I did my best to weed out mistakes in my math, but some (especially in the indices) may have survived. I learned this from the qiskit textbook, which has been an invaluable resource for me. I hope my answer helps someone out!

Cheers!

Answer 2

I've checked through the answer above and it's really a good one especially for newbies! Truth be told, it's my first time to learn about other applications of Quantum Fourier Transform (QFT) rather than Shor's algorithm alone. I mean, addition and multiplication.

Well, the answer above has already established basic mathematics about QFT. Here, I'd like present a visual and down-to-earth way to introduce QFT as well as its results.

Once again, I want appreciate the introductory circuit built by Ben McDonough. Thus I hope you can open that webpage while reading my answer.

By direct observation of the results in that page, one can easily see all five vectors on Bloch spheres are rotating! Besides, all of them lie straightly on the X-Y plane. Does this apparent fact remind you of something? Maybe you are wearing THAT THING right on your wrist, by which I mean a watch.

The vectors lying on X-Y plane resemble hour hand, minute hand, second hand in your watch. So, with the help of this analogy, you can explain QFT program as translating seconds into "Hour-Minute-Second" format.

Let me give you two little example.

First one, we have 18160 seconds and want to translate it into "Hour-Minute-Second" format. As we all know, 1 hour = 3600 seconds and 1 minute = 60 seconds and 1 second = 1 second. So what we need to do is simply calculate as follows:

$Hour = 18160 // 3600 = 5$

$Minute = (18160 - 3600 * 5) // 60 = 2$

$Second = 18160 - 3600 * 5 - 60 * 2 = 40$

Finally, we have 18160 seconds = 5 hours 2 minutes 40 seconds

Second example is similar to the first one. However, we no longer use period T = 60. Instead we use T = 1 / 2.

Suppose we have a binary string 10100 leaving the first qubit as 0(numbering backwards). And we want to perform QFT on it. Since the length of it is 5, we need 5 qubits and 5 clocks with different periods (just like hour hand is different from minute hand).

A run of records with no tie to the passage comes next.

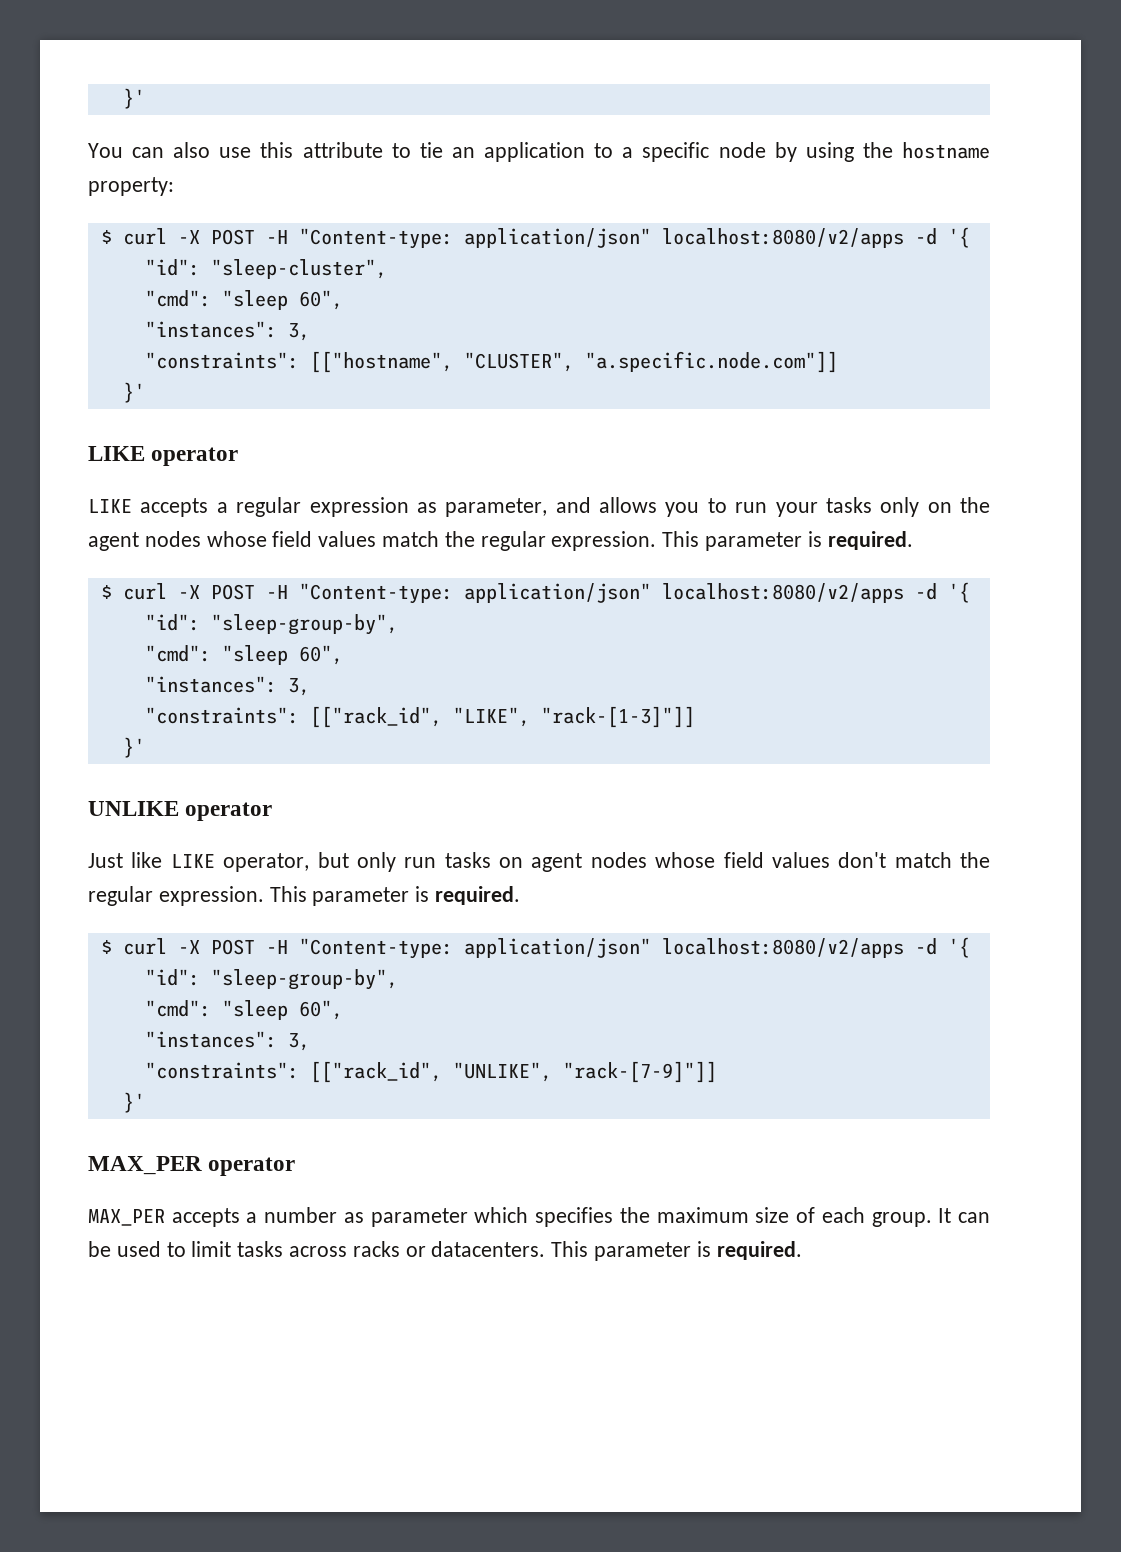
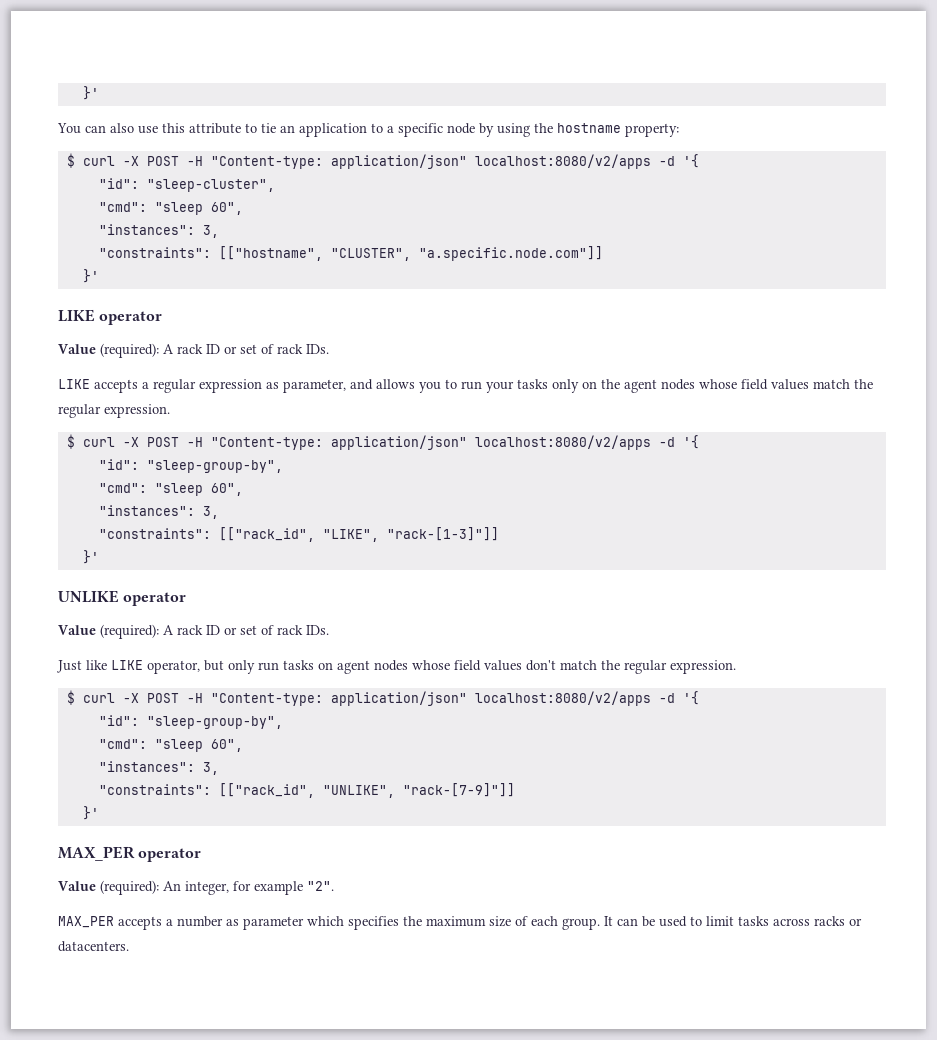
(239, 456) none -> [58,343,329,358] // Value (required): A rack ID or set of rack IDs.
[662,531,913,551] This parameter is required. -> (170, 411) none
(273, 811) none -> [58,624,329,639] // Value (required): A rack ID or set of rack IDs.
[269,886,521,906] This parameter is required. -> (736, 667) none
(296, 1166) none -> [58,880,334,895] // Value (required): An integer, for example "2".
[551,1241,802,1261] This parameter is required. -> (129, 946) none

Clock number	Clock 1	Clock 2	Clock 3	Clock 4	Clock 5
Angular velocity	1 / 2	1 / 4	1 / 8	1 / 16	1 / 32

(For simplicity, we transform 10100 from binary one to decimal one in advance, which is $2^4 + 2 ^2 = 16 + 4=20$)

Thus, the first clock need to rotate $20 \times 1 / 2 = 10$ times = $0$ time, the second one $20 \times 1 / 4 = 5$ times = $0$ time, the third is $20 \times 1 / 8 = 5 / 2$ times = $1 / 2$ time, the fourth is $5 / 4 = 1 / 4$ time and the fifth is $5 / 8$ time. This fact implies every single clock recorded the same data! Even though they hold completely different period.

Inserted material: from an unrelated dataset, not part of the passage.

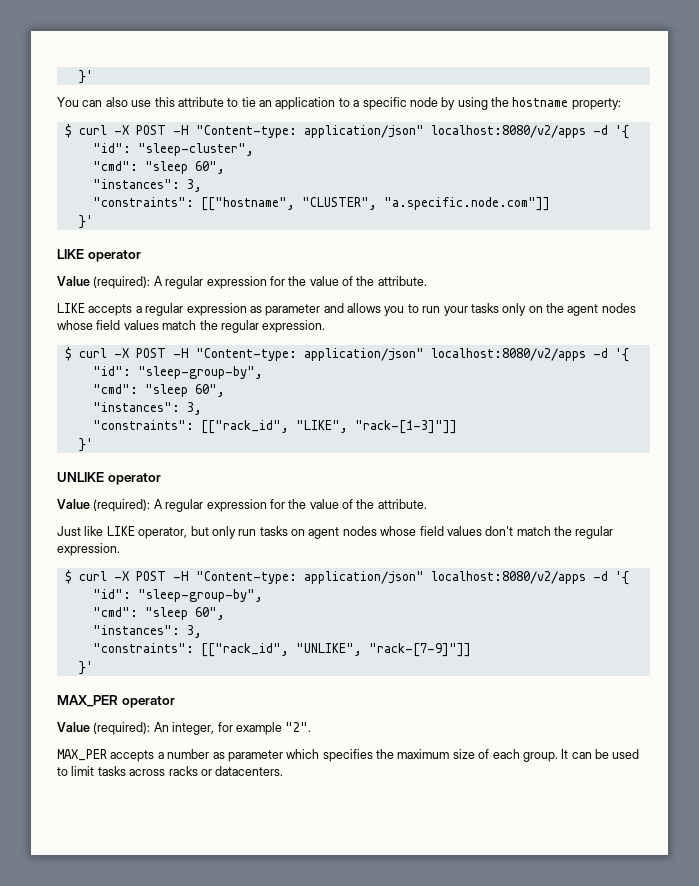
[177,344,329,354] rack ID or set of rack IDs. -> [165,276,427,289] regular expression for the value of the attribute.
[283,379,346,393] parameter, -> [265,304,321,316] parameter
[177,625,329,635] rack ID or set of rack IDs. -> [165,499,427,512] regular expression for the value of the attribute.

If you really draw a big clock with 5 hands, you can visually and easily see what the "time" is right now.

But how has the Quantum Circuit done this job? (Sorry, Ben. Let me borrow your pic for a moment.)

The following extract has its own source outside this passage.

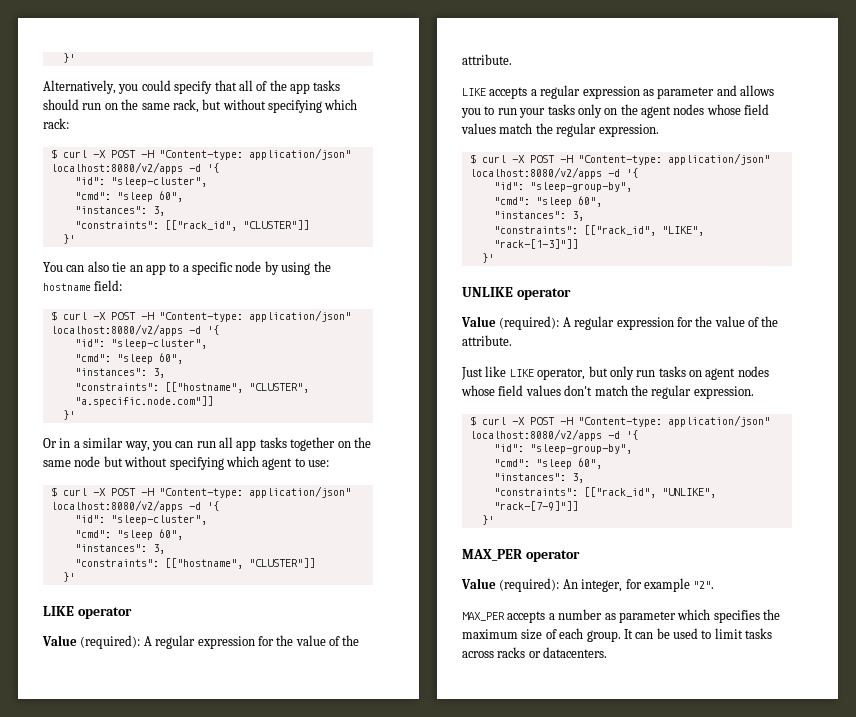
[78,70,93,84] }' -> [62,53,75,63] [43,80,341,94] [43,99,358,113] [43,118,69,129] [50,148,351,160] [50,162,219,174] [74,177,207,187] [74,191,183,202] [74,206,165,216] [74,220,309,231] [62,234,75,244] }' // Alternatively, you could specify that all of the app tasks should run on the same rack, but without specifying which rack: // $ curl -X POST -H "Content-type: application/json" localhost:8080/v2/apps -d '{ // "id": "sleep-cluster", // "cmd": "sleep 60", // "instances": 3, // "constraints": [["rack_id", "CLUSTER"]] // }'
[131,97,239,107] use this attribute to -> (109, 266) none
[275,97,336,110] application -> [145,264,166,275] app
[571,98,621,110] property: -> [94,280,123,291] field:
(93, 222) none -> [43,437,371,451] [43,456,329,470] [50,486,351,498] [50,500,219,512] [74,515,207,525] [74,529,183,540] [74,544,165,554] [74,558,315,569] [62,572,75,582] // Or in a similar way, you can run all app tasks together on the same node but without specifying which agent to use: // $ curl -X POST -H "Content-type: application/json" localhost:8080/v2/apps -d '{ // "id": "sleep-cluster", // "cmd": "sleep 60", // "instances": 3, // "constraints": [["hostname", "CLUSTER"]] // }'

Let the first qubit in. And it will encounter an H gate which turn it into a |+> state (parallel to X-axis) which means the hand of the first clock doesn't rotate at all!

Then the second qubit comes in. Old school. We have to put it on X-Y plane. That's why we need an H gate. But what's the use of S gate, which would rotate a vector by the half of the phase of an H gate? Well, since the second clock has exactly half of the angular velocity of H gate, when the first clock rotates ( if the 1st qubit is 1), it has to rotate 90° instead of 180° by H gate. However, the first qubit is 0, we don't have to rotate the second clock.

To save time, we just skip to the fifth clock and check how it rotates. First, since the 5th qubit is 1, the 5th clock now reads 6 o'clock (180° = 360° / 2 for the sake of H gate). Notice that the 3rd qubit is 1, too! So it has to rotate another 360° / 8. Add them up we get $360° \times (1 / 2 + 1 / 8) = 360° \times 5 / 8 = 5 / 8$ times！

Conclusion: QFT turns a binary data into indications of clocks. No matter which way you choose to express your data, they are actually the same thing. Someone may argue that the hour hand only tells us HOURs, it can't tell us MINUTEs and SECONDs. Well, that depends on how your watch rotates, discretely or continuously. For continuous one, the introduction above explains well.